Toute la difficulté va être de caractériser la preuve d’un lien de causalité. La cour d’appel dans cette décision s’est référée à de solides moyens de preuves.

Pour la Cour d’appel, les troubles médicaux de la victime trouvent leur source dans deux épandages successifs :

Pour celui du 24 mai 2014, la victime a produit des pièces médicales d'où il ressort qu'elle a vu son médecin traitant le jour même, qui lui a notamment prescrit un anti-histaminique, et qu'elle s'est présentée aux urgences de l'hôpital se plaignant de maux de tête, de troubles oculaires et respiratoires, dont la réalité (irritation de la muqueuse bronchique) a été constatée par le médecin.

S'agissant de l'épandage du 5 juin 2014, la victime a  produit des attestations régulières et individuelles de témoins d'où il ressort que s'ils étaient en majorité à l'intérieur fenêtres ouvertes, ils ont été incommodés par le nuage de produits fongicides projetés durant trente minutes environ, et que le viticulteur, qui était présent, a refusé d'arrêter l'épandage.

Précédemment, une décision de la troisième chambre civile de la Cour de Cassation, le 19 novembre 2013, avait conclu qu’ en l'absence de preuve des troubles invoqués et de lien de causalité, la demande de condamnation d'un exploitant voisin à cesser l'usage d'un produit phytosanitaire, si cette utilisation n'est pas effectuée au sein d'une serre permettant de stopper le transport aérien de ces produits à l'extérieur, est rejetée ( Civ. 3e, 19 nov. 2013, n°12-26.403 : AJDI 2014.156)

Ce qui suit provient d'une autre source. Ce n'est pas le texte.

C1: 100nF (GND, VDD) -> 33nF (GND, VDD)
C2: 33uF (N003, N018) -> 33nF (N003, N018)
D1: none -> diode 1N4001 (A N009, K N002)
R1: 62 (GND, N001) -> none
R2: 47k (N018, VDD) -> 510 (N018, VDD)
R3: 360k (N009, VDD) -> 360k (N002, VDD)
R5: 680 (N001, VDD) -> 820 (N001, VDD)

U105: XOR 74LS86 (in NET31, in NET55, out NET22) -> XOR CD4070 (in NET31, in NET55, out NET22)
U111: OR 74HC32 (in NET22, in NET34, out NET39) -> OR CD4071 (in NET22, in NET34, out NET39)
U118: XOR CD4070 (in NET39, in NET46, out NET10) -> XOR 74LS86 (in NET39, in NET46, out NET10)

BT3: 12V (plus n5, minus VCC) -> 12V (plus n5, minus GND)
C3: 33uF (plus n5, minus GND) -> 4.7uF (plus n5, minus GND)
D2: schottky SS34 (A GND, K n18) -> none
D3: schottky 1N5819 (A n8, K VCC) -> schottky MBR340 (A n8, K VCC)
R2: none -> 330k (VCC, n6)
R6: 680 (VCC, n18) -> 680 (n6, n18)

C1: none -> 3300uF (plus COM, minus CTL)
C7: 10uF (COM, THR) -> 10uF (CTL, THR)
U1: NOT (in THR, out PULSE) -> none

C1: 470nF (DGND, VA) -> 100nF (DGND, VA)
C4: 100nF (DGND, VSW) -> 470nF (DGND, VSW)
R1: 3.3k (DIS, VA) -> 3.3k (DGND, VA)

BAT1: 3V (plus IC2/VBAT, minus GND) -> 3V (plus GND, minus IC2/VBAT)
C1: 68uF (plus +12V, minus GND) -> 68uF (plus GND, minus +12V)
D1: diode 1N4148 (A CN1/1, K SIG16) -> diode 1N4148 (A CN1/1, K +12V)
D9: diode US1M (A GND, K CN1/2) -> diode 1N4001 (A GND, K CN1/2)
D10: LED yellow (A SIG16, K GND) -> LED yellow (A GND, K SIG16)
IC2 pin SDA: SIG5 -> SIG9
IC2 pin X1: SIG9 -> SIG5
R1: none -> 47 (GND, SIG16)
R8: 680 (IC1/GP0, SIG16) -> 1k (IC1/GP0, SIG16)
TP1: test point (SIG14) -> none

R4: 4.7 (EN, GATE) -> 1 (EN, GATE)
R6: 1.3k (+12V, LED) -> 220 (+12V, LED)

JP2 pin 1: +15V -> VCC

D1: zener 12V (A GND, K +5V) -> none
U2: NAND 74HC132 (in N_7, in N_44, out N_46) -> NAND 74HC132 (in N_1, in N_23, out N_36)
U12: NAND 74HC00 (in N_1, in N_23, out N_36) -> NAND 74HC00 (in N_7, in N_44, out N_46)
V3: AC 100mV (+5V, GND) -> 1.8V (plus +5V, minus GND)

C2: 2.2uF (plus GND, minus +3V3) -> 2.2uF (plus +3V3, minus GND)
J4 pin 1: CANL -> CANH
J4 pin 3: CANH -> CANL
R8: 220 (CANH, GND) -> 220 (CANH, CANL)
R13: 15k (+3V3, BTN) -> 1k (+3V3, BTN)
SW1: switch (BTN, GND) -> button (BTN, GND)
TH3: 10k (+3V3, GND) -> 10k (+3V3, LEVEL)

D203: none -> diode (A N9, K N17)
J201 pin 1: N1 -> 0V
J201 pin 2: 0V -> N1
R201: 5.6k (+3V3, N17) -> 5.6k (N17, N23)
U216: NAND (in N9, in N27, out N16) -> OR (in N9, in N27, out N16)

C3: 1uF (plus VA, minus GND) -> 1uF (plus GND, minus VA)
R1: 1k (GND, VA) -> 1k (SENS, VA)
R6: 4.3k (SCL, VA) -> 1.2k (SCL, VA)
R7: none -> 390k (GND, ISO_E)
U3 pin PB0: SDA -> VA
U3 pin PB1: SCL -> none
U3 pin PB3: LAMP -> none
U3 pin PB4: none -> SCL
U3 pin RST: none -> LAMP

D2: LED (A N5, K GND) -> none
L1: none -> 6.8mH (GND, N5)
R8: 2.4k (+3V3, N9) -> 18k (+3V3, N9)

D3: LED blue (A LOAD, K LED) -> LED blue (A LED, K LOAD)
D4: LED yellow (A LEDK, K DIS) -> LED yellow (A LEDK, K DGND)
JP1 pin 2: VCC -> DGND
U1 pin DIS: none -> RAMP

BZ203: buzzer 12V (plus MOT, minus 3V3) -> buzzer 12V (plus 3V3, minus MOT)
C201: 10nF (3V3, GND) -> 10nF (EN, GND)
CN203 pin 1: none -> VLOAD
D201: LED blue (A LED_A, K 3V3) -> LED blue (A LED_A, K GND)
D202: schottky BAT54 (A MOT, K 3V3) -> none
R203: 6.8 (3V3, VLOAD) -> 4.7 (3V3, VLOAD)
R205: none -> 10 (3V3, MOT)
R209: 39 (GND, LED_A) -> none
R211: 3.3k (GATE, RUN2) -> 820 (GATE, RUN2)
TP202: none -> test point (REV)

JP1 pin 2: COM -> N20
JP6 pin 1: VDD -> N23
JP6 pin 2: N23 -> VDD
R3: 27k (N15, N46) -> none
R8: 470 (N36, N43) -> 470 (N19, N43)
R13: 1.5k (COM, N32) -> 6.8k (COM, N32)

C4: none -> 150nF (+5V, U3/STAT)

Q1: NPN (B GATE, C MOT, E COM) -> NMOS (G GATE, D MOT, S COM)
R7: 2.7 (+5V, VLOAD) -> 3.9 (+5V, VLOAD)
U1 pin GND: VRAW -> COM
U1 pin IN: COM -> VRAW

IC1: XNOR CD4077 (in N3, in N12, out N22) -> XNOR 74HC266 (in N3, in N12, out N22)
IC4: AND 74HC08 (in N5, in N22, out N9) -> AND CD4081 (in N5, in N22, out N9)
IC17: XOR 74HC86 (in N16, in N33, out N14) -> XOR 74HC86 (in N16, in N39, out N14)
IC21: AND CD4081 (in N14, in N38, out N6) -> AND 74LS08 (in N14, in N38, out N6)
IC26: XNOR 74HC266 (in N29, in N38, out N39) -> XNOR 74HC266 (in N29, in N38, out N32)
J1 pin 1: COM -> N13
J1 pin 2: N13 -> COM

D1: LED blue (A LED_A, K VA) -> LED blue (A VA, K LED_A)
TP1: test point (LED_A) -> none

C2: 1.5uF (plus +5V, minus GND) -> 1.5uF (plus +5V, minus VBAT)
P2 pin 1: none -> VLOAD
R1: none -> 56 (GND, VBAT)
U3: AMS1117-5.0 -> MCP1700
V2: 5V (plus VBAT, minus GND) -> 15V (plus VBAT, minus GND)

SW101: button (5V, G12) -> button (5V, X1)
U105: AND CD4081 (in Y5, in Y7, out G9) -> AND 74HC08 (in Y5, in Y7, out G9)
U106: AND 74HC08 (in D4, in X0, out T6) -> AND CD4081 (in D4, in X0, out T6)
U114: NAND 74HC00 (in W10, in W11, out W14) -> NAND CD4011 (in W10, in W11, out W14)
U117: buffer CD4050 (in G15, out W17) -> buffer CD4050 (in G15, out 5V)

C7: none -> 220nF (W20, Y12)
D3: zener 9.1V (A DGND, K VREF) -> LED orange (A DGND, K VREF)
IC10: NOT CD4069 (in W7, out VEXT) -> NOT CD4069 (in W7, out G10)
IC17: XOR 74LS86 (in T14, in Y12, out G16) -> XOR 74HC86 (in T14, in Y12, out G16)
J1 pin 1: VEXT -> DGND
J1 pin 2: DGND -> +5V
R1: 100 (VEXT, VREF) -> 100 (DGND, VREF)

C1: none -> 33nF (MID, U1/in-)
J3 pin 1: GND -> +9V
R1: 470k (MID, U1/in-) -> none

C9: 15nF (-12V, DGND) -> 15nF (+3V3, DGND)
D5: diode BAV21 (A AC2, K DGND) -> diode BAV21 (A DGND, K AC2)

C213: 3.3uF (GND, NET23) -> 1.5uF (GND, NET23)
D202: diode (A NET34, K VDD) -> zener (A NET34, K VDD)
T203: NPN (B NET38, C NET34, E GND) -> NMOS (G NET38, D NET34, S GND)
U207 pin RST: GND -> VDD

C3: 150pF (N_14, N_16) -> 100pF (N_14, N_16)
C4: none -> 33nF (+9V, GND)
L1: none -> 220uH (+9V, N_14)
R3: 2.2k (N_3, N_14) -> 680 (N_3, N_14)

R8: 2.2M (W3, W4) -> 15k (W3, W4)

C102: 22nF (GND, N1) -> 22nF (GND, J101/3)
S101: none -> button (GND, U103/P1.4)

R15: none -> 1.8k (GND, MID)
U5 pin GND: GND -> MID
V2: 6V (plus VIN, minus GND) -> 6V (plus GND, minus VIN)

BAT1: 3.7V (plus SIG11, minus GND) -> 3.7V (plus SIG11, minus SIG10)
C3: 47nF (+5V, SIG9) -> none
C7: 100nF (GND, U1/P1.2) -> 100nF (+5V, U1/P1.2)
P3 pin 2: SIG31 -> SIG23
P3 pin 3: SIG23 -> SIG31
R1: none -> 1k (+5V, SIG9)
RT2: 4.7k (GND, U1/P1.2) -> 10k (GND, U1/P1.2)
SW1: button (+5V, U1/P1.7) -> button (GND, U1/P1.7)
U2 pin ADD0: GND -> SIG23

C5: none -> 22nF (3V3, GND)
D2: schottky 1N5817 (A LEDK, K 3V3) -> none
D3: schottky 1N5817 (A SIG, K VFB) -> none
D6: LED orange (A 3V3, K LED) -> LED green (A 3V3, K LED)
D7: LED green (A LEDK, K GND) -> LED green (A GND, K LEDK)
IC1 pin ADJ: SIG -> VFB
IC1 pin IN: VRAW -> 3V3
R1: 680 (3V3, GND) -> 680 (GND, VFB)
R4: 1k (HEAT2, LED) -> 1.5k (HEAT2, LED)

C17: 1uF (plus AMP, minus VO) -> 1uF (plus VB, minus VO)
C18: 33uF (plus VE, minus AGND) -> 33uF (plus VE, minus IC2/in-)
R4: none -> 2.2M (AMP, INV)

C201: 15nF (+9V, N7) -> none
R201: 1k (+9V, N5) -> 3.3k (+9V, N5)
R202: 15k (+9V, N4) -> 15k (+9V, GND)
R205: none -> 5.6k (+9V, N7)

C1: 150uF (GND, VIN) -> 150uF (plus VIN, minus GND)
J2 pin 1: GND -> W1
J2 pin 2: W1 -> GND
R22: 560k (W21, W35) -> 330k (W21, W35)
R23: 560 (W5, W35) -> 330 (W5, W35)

Plus récemment, dans l’affaire médiatisé «Denis Bibeyran » la Cour d’appel de Bordeaux a rejeté, le 21 septembre 2017, la demande de reconnaissance de maladie professionnelle post mortem d’un ouvrier viticole qui a épandu des pesticides pendant 20 ans dans le Médoc et qui est mort d’un cancer, pour défaut de preuve du lien causal.

De plus, il ressort de la littérature médicale que l’application des produits même autorisés, par pulvérisation non ciblée par tracteur, sont susceptibles de générer des troubles médicaux chez les personnes qui y sont exposées.

Vers une alternative à l’utilisation des pesticides…

Diminuer les pesticides en agriculture n’est pas seulement un enjeu environnemental et économique, c’est également un enjeu de santé publique majeur : il s’agit à la fois de mieux gérer les risques sanitaires de la production végétale, tout en protégeant ceux qui utilisent ces produits, mais aussi les riverains et les consommateurs.

Le gouvernement est en pleine réflexion quant aux "propositions d’actions sur les pesticides et pour une agriculture moins dépendante aux produits phytosanitaires chimiques", dont la dangerosité pour la santé et l'environnement est avérée. Elles s'articulent autour de quatre objectifs :

  • Diminuer rapidement l’utilisation des substances les plus dangereuses,
  • Renforcer la recherche sur les impacts des pesticides en soutien du renforcement de la protection des -populations,
  • Accompagner la recherche d’alternatives et leur mise en œuvre,
  • Et enfin, renforcer le plan Ecophyto2 et améliorer sa gouvernance.

A l’horizon 2020, une réduction de 25% est visée, par la généralisation et l’optimisation des techniques actuellement disponibles.

Ensuite, une réduction de 50% à l’horizon 2025, qui reposera sur des mutations profondes des systèmes de production et des filières soutenues par des déterminants politiques de moyen et long terme et par les avancées de la science et de la technique. La transition entre ces deux périodes, dans cinq ans, sera l’occasion d’une nouvelle révision du plan, conformément aux exigences de la directive européenne 2009/128.